A Bottle of Life
Here in America, because we all seem to have so much, we take so much for granted. It’s not our fault, it’s just the way it is and we earned it.
This past week we couldn’t help but watch the mass destruction and suffering of the Haitian people after an earthquake left their country in ruins. This is a country where the people themselves are their own worst enemy. One feels so sorry for them, mainly because they cannot take care of themselves and most of them don’t know how.
We’ve all arrived back at the pickup on a hot day and looked around for a bottle of water. When there was one left under the seat, we thought it was ok but not the best it could have been. It saved us for the moment, or until we got home for a “frosty treat,” and it wasn’t life or death.
This past week in Haiti, it was life or death. A bottle of water saved numerous children. What we all take for granted here in America has been in the past week a bottle of life to a child or an elderly person – the innocent ones in the devastation.
Last year Americans spent over $11 billion on over eight billion gallons of bottled water. Then we tossed over 22 billion empty plastic bottles in the trash. We consumed more than 70 million bottles of water each day in the U.S. and it took over 1.5 million barrels of oil to produce the plastic bottles in the course of one year. I wonder how many cubic yards of crushed plastic bottles go into our landfills every day? Another surprising fact is that over 40 percent of bottled water started out as the same tap water we get at home. It all goes back to convenience, doesn’t it?

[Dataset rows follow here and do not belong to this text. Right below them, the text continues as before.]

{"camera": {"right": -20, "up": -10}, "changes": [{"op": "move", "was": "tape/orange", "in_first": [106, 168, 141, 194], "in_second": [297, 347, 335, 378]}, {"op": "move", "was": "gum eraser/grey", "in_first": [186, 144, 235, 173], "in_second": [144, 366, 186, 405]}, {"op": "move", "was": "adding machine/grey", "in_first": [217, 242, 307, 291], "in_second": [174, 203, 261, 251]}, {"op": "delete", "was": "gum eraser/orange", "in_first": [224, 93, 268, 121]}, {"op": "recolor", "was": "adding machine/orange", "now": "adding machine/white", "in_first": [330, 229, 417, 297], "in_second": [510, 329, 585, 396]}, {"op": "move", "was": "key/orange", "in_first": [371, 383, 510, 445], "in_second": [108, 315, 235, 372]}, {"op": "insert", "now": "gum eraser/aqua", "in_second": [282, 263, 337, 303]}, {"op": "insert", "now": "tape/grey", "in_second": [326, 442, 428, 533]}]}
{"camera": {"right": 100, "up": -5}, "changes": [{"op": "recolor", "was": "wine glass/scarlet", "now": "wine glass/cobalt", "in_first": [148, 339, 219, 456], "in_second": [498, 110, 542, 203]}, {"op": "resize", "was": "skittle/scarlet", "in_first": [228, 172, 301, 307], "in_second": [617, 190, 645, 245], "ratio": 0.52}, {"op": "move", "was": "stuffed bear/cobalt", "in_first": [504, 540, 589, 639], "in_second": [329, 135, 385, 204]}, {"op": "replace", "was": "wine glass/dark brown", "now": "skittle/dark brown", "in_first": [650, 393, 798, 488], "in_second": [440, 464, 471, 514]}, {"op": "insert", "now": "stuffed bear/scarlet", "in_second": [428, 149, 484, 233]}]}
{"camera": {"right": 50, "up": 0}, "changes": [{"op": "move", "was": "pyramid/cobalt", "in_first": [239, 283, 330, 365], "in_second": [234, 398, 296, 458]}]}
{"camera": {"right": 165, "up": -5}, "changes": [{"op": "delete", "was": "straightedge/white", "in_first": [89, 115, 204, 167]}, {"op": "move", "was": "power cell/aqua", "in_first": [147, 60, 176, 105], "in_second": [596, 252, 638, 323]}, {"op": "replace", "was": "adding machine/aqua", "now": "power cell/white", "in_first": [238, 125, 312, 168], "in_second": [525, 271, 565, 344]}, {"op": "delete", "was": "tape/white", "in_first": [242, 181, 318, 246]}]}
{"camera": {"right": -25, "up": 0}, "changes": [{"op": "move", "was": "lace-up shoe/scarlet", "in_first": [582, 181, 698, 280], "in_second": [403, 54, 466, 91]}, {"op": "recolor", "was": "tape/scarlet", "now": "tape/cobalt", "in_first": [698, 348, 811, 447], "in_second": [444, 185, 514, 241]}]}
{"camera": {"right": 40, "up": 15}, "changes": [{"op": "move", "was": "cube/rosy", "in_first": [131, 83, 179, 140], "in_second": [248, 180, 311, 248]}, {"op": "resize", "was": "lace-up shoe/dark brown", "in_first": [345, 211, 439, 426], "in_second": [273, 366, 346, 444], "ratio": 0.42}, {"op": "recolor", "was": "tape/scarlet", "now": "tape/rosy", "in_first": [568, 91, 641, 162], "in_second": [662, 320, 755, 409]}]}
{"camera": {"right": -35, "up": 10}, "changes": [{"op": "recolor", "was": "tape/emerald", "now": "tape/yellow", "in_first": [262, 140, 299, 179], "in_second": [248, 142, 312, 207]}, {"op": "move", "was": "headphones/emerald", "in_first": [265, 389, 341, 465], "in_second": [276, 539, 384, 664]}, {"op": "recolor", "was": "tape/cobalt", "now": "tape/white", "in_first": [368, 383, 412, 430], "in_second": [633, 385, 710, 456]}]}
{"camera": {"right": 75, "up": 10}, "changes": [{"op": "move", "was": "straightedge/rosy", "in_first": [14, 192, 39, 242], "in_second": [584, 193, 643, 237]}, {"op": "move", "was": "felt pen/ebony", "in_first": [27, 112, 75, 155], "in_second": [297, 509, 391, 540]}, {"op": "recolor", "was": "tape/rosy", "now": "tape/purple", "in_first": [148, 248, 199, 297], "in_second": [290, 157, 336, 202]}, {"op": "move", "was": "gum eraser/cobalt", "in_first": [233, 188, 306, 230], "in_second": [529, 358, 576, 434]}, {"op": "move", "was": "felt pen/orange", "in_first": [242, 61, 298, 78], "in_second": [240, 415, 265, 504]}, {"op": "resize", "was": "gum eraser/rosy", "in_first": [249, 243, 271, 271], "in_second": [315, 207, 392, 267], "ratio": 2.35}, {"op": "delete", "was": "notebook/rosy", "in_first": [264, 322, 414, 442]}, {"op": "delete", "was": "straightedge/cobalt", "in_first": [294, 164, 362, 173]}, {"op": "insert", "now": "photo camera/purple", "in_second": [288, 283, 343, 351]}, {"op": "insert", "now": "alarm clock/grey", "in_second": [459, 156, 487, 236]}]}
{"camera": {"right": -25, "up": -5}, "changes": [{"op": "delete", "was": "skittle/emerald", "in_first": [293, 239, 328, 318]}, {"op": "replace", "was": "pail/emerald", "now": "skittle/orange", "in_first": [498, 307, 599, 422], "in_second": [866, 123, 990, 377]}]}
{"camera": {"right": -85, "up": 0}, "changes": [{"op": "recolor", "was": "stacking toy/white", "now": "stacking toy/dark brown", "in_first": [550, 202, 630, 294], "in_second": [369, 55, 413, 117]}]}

Hey, how about the Senate race in Massachusetts this past week? It couldn’t have come at a better time. There certainly will be some interesting stories coming out of Washington, D.C. in upcoming weeks.
The right to vote is one of America’s greatest rights for true freedom, another one of those issues we take for granted. The wayward course of Congress was changed overnight and not a shot was fired. Hopefully all in Congress have learned the citizens of this country will only take so much closed-door politics, and this was just the first step in cleaning House and Senate.
Some back East are saying the Democrats didn’t run a good campaign or didn’t have the right person for the job, which is “bunk.” The issues of closed-door politics, health care, cap and trade, overspending and taxing and buying votes is what defeated the Democratic candidate. The independents and disgruntled Democrats who wanted to send a message to Washington won the election. The Republicans and all members of Congress need to remember the intensity of anger toward Washington the voters in Massachusetts felt. We in Wyoming need to remember that if the whole country had listened to Wyoming’s Congressional delegation, we wouldn’t have been in this fix.